* Excerpted text
☆ ☆ ☆ ☆ ☆

Imagine a SAN in your briefcase. That's what disk drive vendors envision, and it could start happening this decade.

Scientists at Fujitsu Computer Products of America claim a "breakthrough" in the way data is stored on hard disk drives based on perpendicular magnetic recording (PMR) -- the kinds of drives deployed in most servers and storage devices. (See Fujitsu Teams on Patterned Media.)

Fujitsu, working with Yamagata Fujitsu Ltd., Fujitsu Laboratories Ltd., and Kanagawa Academy of Science and Technology (KAST), has devised a method of patterning the thin-film layers of hard disk drives with honeycomb structures for storing data. In contrast, today's PMR-based drives pock thin film with random crystalline structures.

☆ ☆ ☆ ☆ ☆

* Dataset content
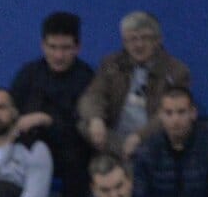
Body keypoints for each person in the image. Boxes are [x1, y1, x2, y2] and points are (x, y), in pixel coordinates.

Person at [9, 11, 92, 197]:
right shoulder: (29, 74)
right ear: (43, 46)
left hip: (71, 152)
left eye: (65, 48)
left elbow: (82, 127)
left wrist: (45, 119)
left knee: (78, 164)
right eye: (53, 47)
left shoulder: (86, 78)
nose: (58, 55)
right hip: (29, 149)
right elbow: (10, 112)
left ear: (78, 48)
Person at [77, 10, 191, 161]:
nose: (138, 45)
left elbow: (168, 114)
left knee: (169, 126)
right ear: (124, 42)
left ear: (158, 40)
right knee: (84, 124)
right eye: (131, 39)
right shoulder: (111, 63)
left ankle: (128, 161)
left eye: (145, 38)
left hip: (150, 138)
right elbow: (93, 95)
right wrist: (96, 119)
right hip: (113, 138)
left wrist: (139, 137)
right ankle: (124, 156)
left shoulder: (177, 71)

☆ ☆ ☆ ☆ ☆

* Activity
Carry on the article about Fujitsu's honeycomb-patterned hard disk media from its last sentence. The rows have nothing to do with what follows.

* Output of the exercise
This means the aluminum oxide layer grown on top of an aluminum substrate could hold more than eight times the capacity of today's largest, fastest disk drives.

Today's 3.5-inch, 1-Tbyte drives, just starting to issue from Seagate and Hitachi, for instance, would give way to 2.5-inch drives capable of holding 1.2 Tbytes in two platters. Instead of offering 200 Gbit/s per square inch, the futuristic drives would hold up to 1 Tbit/s per square inch -- all in roughly half the space of today's drives and with the same power profile.